Enabling the use of submergers

1. Introduction

PROOF has the possibility to parallelize the merging step by using a subset of the workers (the ones ending first) as mergers. This technique is particularly useful when the output is composed by a large number of objects whose size does not depend on the number of entries or processing time. The typical case are histograms. Under certain assumptions it can be shown that the optimal number of mergers is the square root of number of set of outputs to be merged. Since typically we have one set of output per worker, the optimal number is the square root of the number of available workers.
See root.cern.ch/drupal/sites/default/files/OpocenskaThesis.pdf .

2. Enabling use of mergers in PROOF

The use of sub-mergers can be enabled both on the client or server side. Clients can request it by setting the parameter PROOF_UseMergers to 0, for letting PROOF to calculate the optimal number of mergers, or to the number of mergers to be used.

root [] proof->SetParameter("PROOF_UseMergers", (Int_t)0) .
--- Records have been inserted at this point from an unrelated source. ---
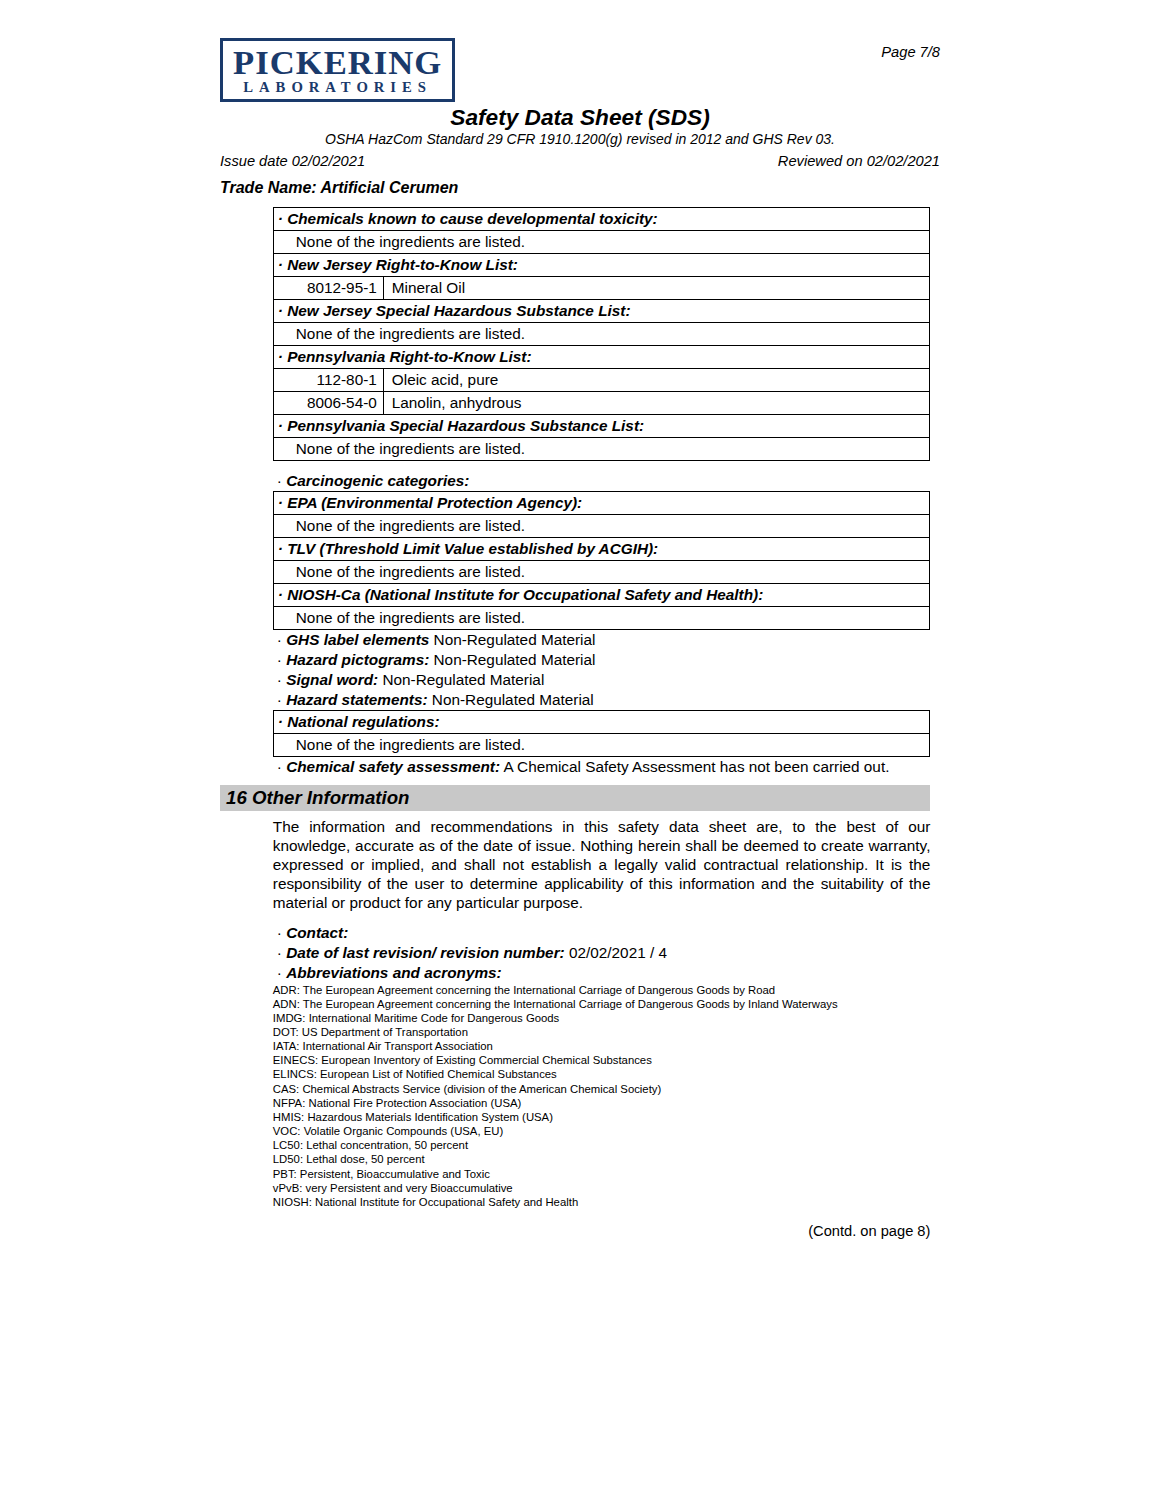PICKERING LABORATORIES
Page 7/8
Safety Data Sheet (SDS)
OSHA HazCom Standard 29 CFR 1910.1200(g) revised in 2012 and GHS Rev 03.
Issue date 02/02/2021 Reviewed on 02/02/2021
Trade Name: Artificial Cerumen
· Chemicals known to cause developmental toxicity:
None of the ingredients are listed.
· New Jersey Right-to-Know List:
8012-95-1
Mineral Oil
· New Jersey Special Hazardous Substance List:
None of the ingredients are listed.
· Pennsylvania Right-to-Know List:
112-80-1
Oleic acid, pure
8006-54-0
Lanolin, anhydrous
· Pennsylvania Special Hazardous Substance List:
None of the ingredients are listed.
Carcinogenic categories:
· EPA (Environmental Protection Agency):
None of the ingredients are listed.
· TLV (Threshold Limit Value established by ACGIH):
None of the ingredients are listed.
· NIOSH-Ca (National Institute for Occupational Safety and Health):
None of the ingredients are listed.
GHS label elements Non-Regulated Material
Hazard pictograms: Non-Regulated Material
Signal word: Non-Regulated Material
Hazard statements: Non-Regulated Material
· National regulations:
None of the ingredients are listed.
Chemical safety assessment: A Chemical Safety Assessment has not been carried out.
16 Other Information
The information and recommendations in this safety data sheet are, to the best of our knowledge, accurate as of the date of issue. Nothing herein shall be deemed to create warranty, expressed or implied, and shall not establish a legally valid contractual relationship. It is the responsibility of the user to determine applicability of this information and the suitability of the material or product for any particular purpose.
Contact:
Date of last revision/ revision number: 02/02/2021 / 4
Abbreviations and acronyms:
ADR: The European Agreement concerning the International Carriage of Dangerous Goods by Road
ADN: The European Agreement concerning the International Carriage of Dangerous Goods by Inland Waterways
IMDG: International Maritime Code for Dangerous Goods
DOT: US Department of Transportation
IATA: International Air Transport Association
EINECS: European Inventory of Existing Commercial Chemical Substances
ELINCS: European List of Notified Chemical Substances
CAS: Chemical Abstracts Service (division of the American Chemical Society)
NFPA: National Fire Protection Association (USA)
HMIS: Hazardous Materials Identification System (USA)
VOC: Volatile Organic Compounds (USA, EU)
LC50: Lethal concentration, 50 percent
LD50: Lethal dose, 50 percent
PBT: Persistent, Bioaccumulative and Toxic
vPvB: very Persistent and very Bioaccumulative
NIOSH: National Institute for Occupational Safety and Health
(Contd. on page 8)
A negative value disable the use of mergers in the case it is enabled by default on the server side.

On the server side the use of mergers is enabled by the directive

xpd.putrc Proof.UseMergers 0

As for clients, 0 instructs PROOF to calculate the optimal number of mergers; a positive number will force a given number of mergers.

2.1 Versions 5.34/10 to 5.34/28

An optimized mechanism for output sending was introduced in 5.34/10; the modified logic prevented the 'PROOF_UseMerges' setting to be effective, is used alone. The additional setting

root [] proof->SetParameter("PROOF_ControlSendOutput", (Int_t)0)

is required for those version.

3. Caveats

The mergers open a server socket to accept connection from the workers assigned to them. The system must allow these incoming connections. The set of TCP ports required to be open among the worker nods is 5000-15000 .